DOCUMENT:
-=-=-=-=-
Pushing Messages to Logstash

The next step is to get the log data from the filesystem to Logstash. To do this, we have a daemon shell script that sends the data to Logstash via TCP. We use Chef to deploy this script to all machines with log files that require monitoring and a Monit configuration file to start the shell script and keep it running on those machines.

The Chef recipe ensures the shell script destination exists, copies the shell script file and Monit configuration (in case either has changed) to their respective paths, reloads monit's configuration, and restarts the Monit service associated with the shell script.

directory "/var/lib/blopboard" do
    user "root"
    group "root"
    mode 00644
    recursive true
    action :create
end

cookbook_file "/var/lib/blopboard/logstash.sh" do
    source "logstash.sh"
    owner "root"
    group "root"
    mode 00744
    action :create
end

cookbook_file "/etc/monit/conf.d/logstash.monitrc" do
    source "logstash.monitrc"
    owner "root"
    group "root"
    mode 00744
    action :create
end

bash "monit_start_service" do
    user "root"
-=-=-=-=-
SUPPLIED MATERIAL:
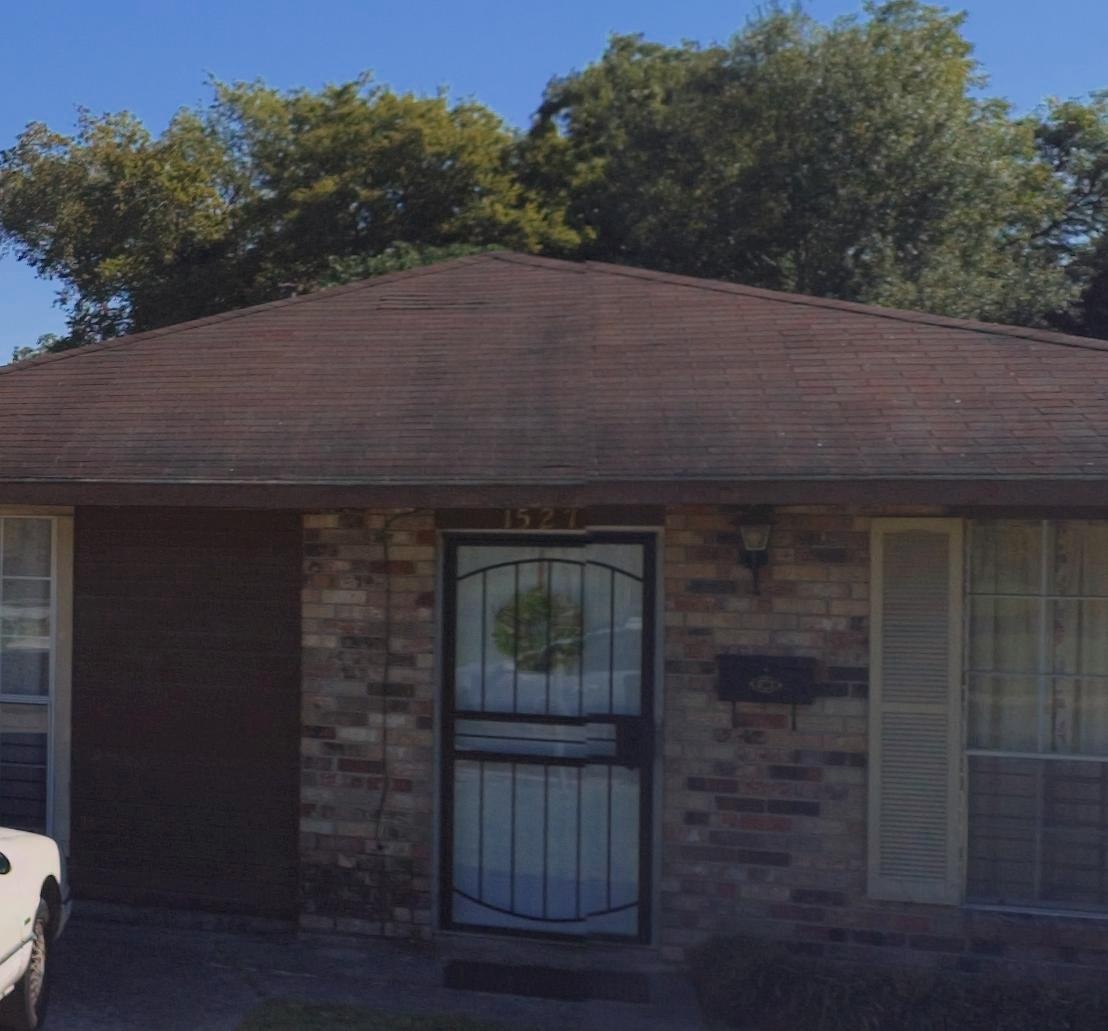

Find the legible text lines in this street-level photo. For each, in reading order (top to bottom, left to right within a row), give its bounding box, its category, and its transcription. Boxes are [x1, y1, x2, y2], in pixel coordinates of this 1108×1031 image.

[500, 505, 580, 531] StreetNumber: 1527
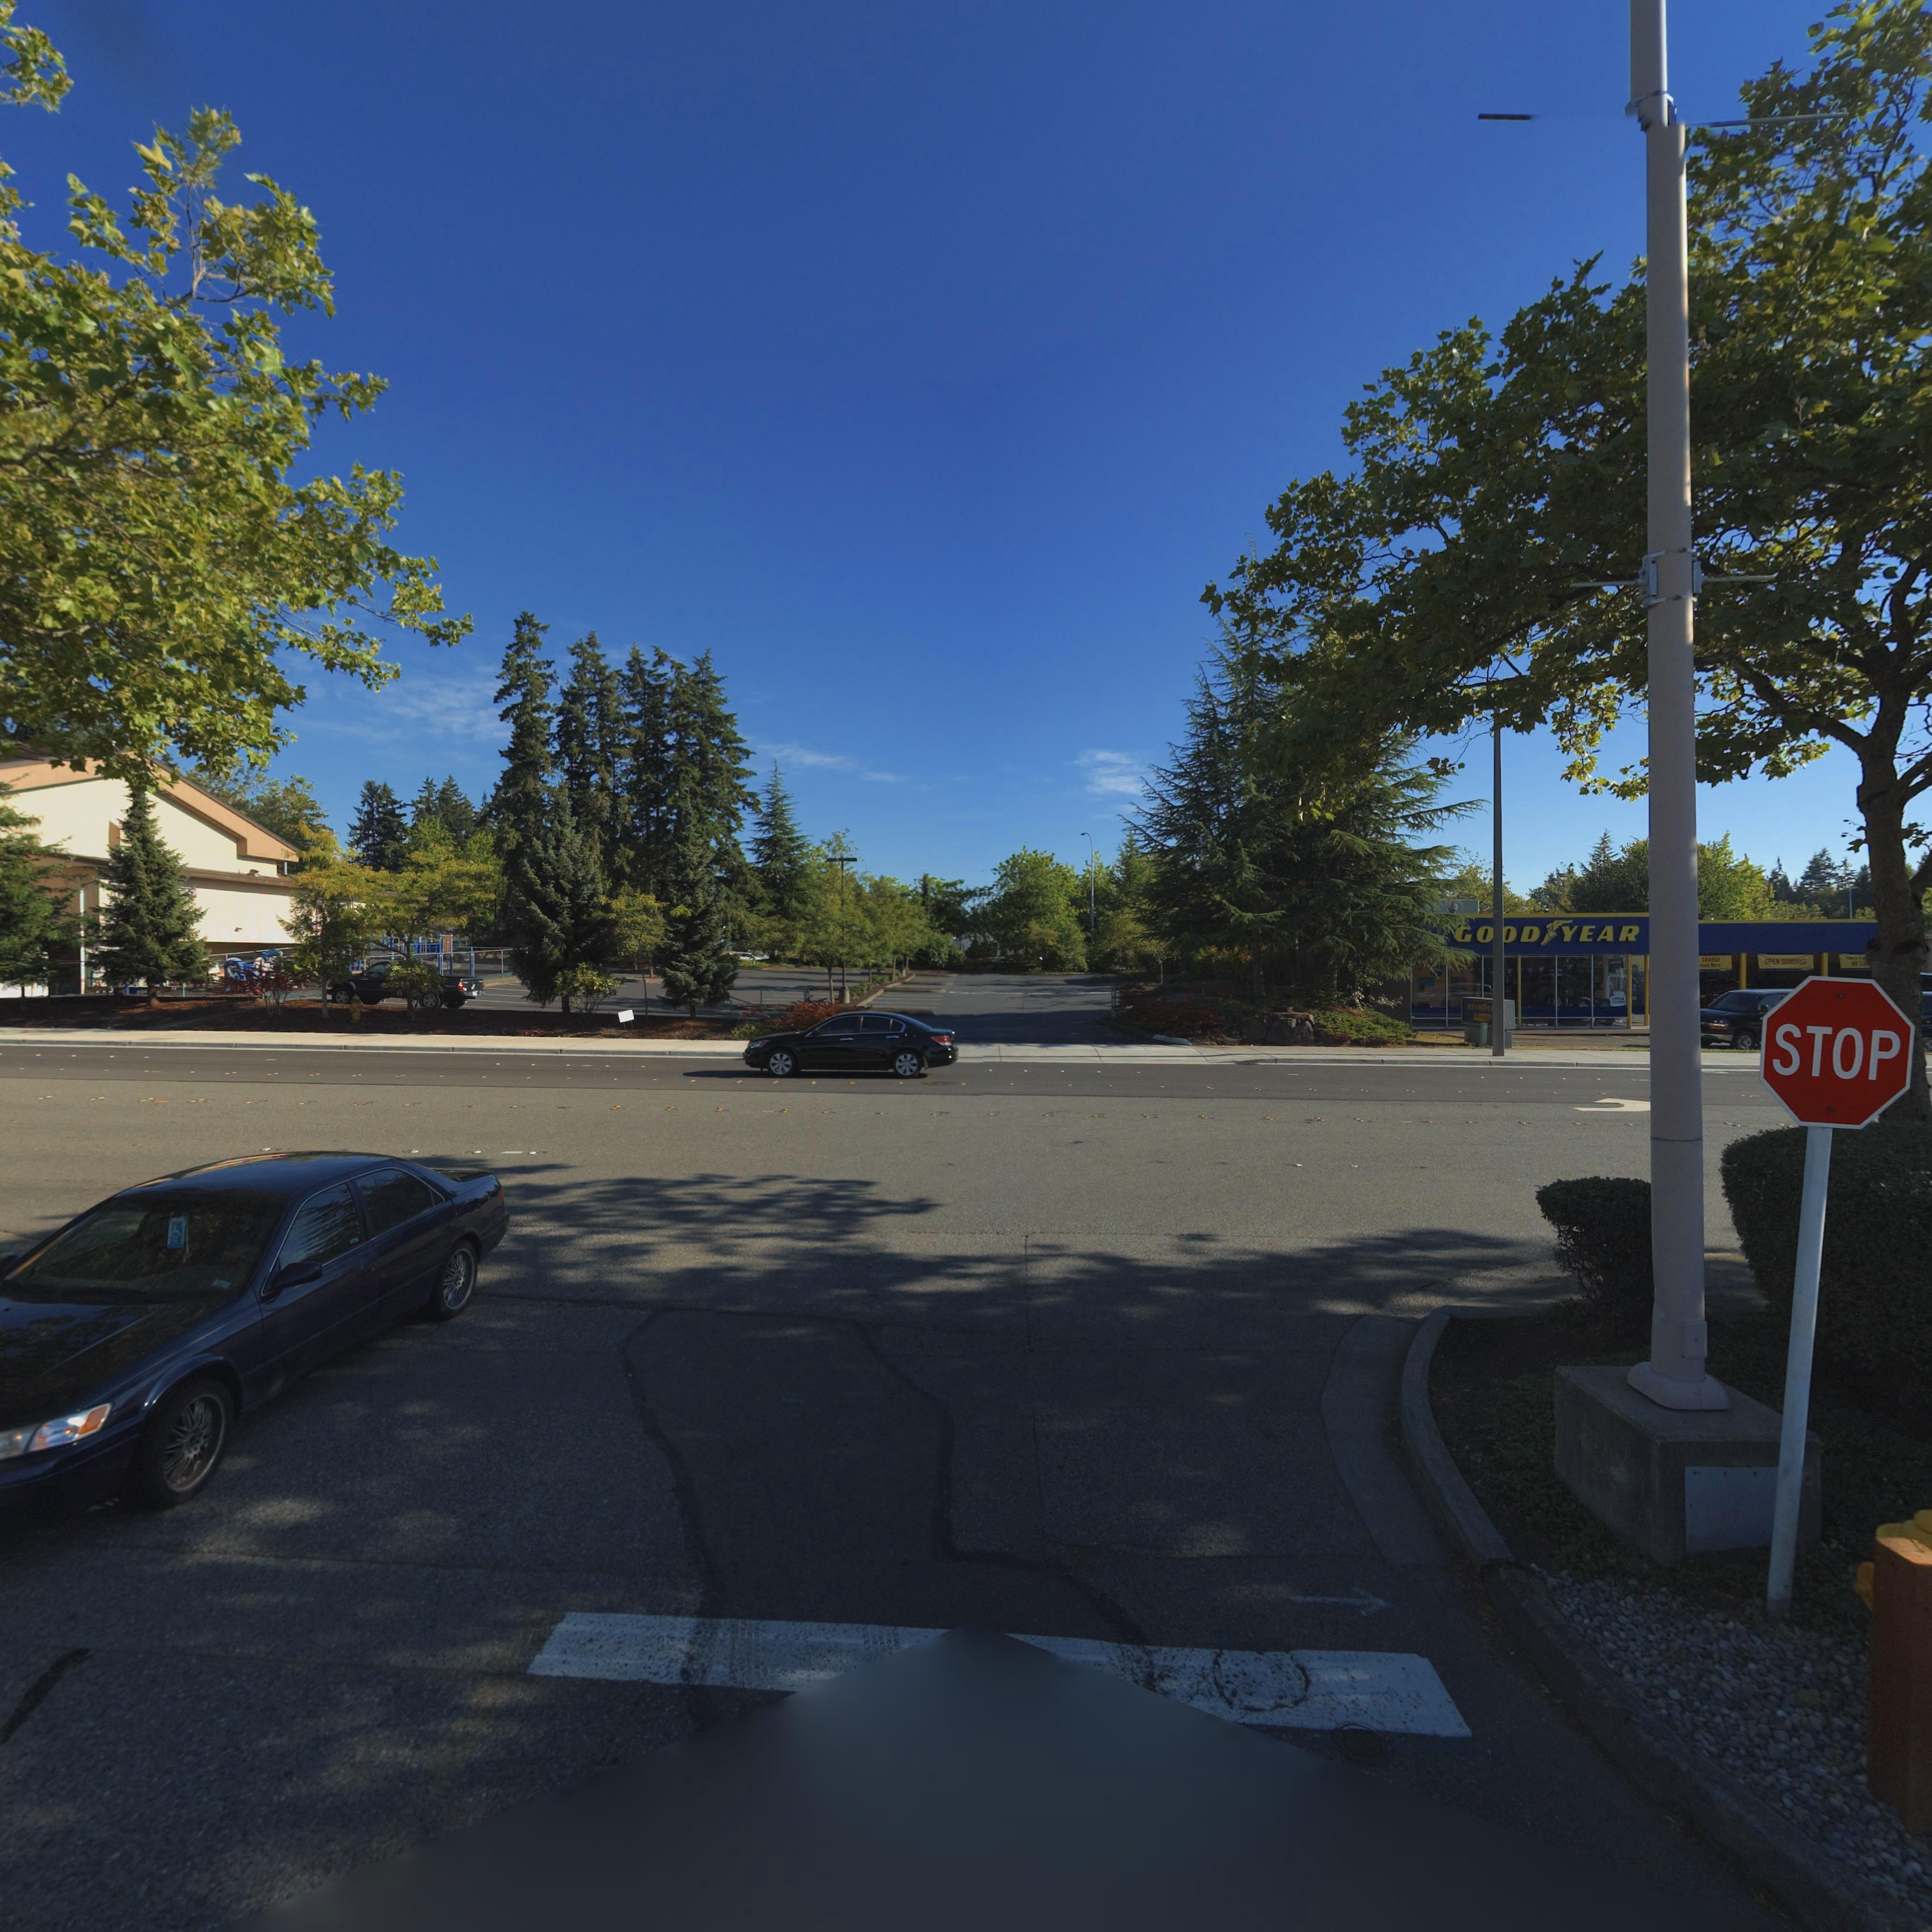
-=-=-=-=-
WHAT THE EXERCISE ASKS: Write what comes next in the piece on pushing log messages to Logstash, picking up right after its final line.

OUTPUT:
    code <<-EOH
monit reload
monit restart logstash
EOH
end

The Monit configuration specifies how to start and stop the shell script, which uses a file to store the PID of the shell script process so that Monit can determine on each cycle whether or not that process is still running.

check process logstash with pidfile /var/run/logstash.pid
    every 1 cycles
    start program = "/bin/bash /var/lib/blopboard/logstash.sh start"
    stop program = "/bin/bash /var/lib/blopboard/logstash.sh stop"

The shell script contains a list of log file paths that may exist on any of our servers. It passes the paths of those that exist to the tail command, which monitors those files for new messages. Those messages are then piped to the nc command, which acts as a TCP client to send the messages to Logstash.

#!/bin/bash
#logstash.sh
LOGSTASH_HOST="logstash.yourhost.com"
LOGSTASH_PORT="9301"
BLOPBOARD_LOGS="/var/log/blopboard"
PID_FILE="/var/run/logstash.pid"
LOGS=(
		"$BLOPBOARD_LOGS/app.log"
		# ...
	)

# Determine which log files to monitor
args=""
for log in ${LOGS[@]}; do
	if [ -f $log ]; then
		args+=" $log"
	fi
done

# Either start or stop the command
if [ "$args" != "" ]; then
    tailcmd="tail -q -n 0 -f$args"
    cmd="$tailcmd | nc $LOGSTASH_HOST $LOGSTASH_PORT"
    case "$1" in
        'start')
            echo "$$" > $PID_FILE
            bash -c "$cmd"
            ;;
        'stop')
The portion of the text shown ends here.